For the second and third shell ordering parameters, we need to iterate through all possible paths of length two and three and calculate according to the above formula. Let’s define a helper function, which given a target node in our graph, a path length cutoff, and the total list of all neighbors and face areas, can return the path weighting term defined above. For enumerating paths we’ll simply use the built in command all_simple_paths within networkx, but you could do a simple breadth or depth first search.

These for loops are somewhat laborious to calculate, but I’m going to leave them in this form to make it very explicit what I’m calculating.

def calculate_path_weights_for_atom(target, cutoff, G, neighbors ,face_areas_r):

    w_tot=0
    # find all paths that end on our target
    # by iterative through every other atom
    #in our crystal 
    for l in range(len(face_areas_r)):
              
        paths = nx.all_simple_paths(G, source=l, target=target, cutoff=cutoff)
    
        for path in map(nx.utils.pairwise, paths):
        
            single_path=[]
            single_path.append((list(path)))
            w=1
            
            #check if path length is correct
            if len(single_path[0])==cutoff:
                
                #for each step in the path, compute weight
                for i in range(len(single_path[0])):
                    
                    tmp=single_path[0][i]
                    areas=face_areas_r[tmp[0]]
                    nn=neighbors[tmp[0]]
                    face_index=np.argwhere(np.array(nn)==tmp[1])
                    
                    #if there are no backtracking steps
                    #because we are on the first step
                    if i==0:             
                        denom=np.sum(areas)
                        num=areas[face_index[0][0]]
                        w=w*(num/denom)
                    else:
                        last=single_path[0][i-1][0]
                        last_index=np.argwhere(np.array(nn)==last)
                        denom=np.sum(areas)-areas[last_index[0][0]]
                        num=areas[face_index[0][0]]
                        w=w*num/denom
                w_tot+=w
    #this is the total weight for all paths that end on
    #our target
    return w_tot

Now setting our cutoff and calling the function defined above, we can return our desired ordering parameters for an arbitrary path length.

path_length_cutoff=2
weight_total=np.zeros([len(face_areas_r)])

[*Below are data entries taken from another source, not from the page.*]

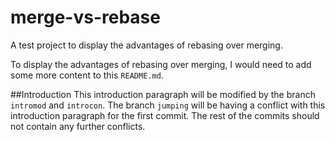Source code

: merge-vs-rebase
===============

A test project to display the advantages of rebasing over merging.

To display the advantages of rebasing over merging, I would need to add some more content to this `README.md`.

##Introduction
This introduction paragraph will be modified by the branch `intromod` and `introcon`. The branch `jumping` will be 
having a conflict with this introduction paragraph for the first commit. The rest of the commits should not contain any 
further conflicts.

for i in range(len(face_areas_r)):    
    weight_total[i]=calculate_path_weights_for_atom(i, path_length_cutoff, G, neighbors, face_areas_r)

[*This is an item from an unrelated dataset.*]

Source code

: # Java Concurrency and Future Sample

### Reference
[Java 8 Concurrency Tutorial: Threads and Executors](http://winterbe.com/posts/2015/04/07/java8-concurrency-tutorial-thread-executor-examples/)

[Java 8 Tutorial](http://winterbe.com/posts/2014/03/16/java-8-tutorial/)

indicator_O=np.argwhere(train_array[:,1]=='O')
indicator_In=np.argwhere(train_array[:,1]=='In')
indicator_Ga=np.argwhere(train_array[:,1]=='Ga')
indicator_Al=np.argwhere(train_array[:,1]=='Al')

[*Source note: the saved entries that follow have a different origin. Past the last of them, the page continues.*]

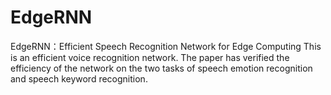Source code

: # EdgeRNN
EdgeRNN：Efficient Speech Recognition Network for Edge Computing
This is an efficient voice recognition network. The paper has verified the efficiency of the network on the two tasks of speech emotion recognition and speech keyword recognition.
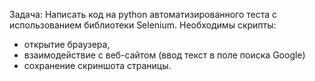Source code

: Задача:
Написать код на python автоматизированного теста с использованием библиотеки Selenium. Необходимы скрипты:
- открытие браузера,
- взаимодействие с веб-сайтом (ввод текст в поле поиска Google)
- сохранение скриншота страницы.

if bool(first_order_param_O)==True:
    second_order_param_O=np.mean(np.abs(1-(weight_total[indicator_O]/atomic_fraction[oxygen_fraction_index])))    
    
if bool(first_order_param_Ga)==True:
    second_order_param_Ga=np.mean(np.abs(1-(weight_total[indicator_Ga]/atomic_fraction[gallium_fraction_index])))
        
if bool(first_order_param_In)==True:  
    second_order_param_In=np.mean(np.abs(1-(weight_total[indicator_In]/atomic_fraction[indium_fraction_index])))
    
if bool(first_order_param_Al)==True:
    second_order_param_Al=np.mean(np.abs(1-(weight_total[indicator_Al]/atomic_fraction[aluminum_fraction_index])))        

One can similarly construct third, or even higher order parameters, by simply changing the cutoff variable. This wraps up Part 3 of our feature extraction for the NOMAD 2018 Transparent Conducting Oxide Kaggle. Part 4 will finalize the feature extraction and present some visualization of the features we constructed here.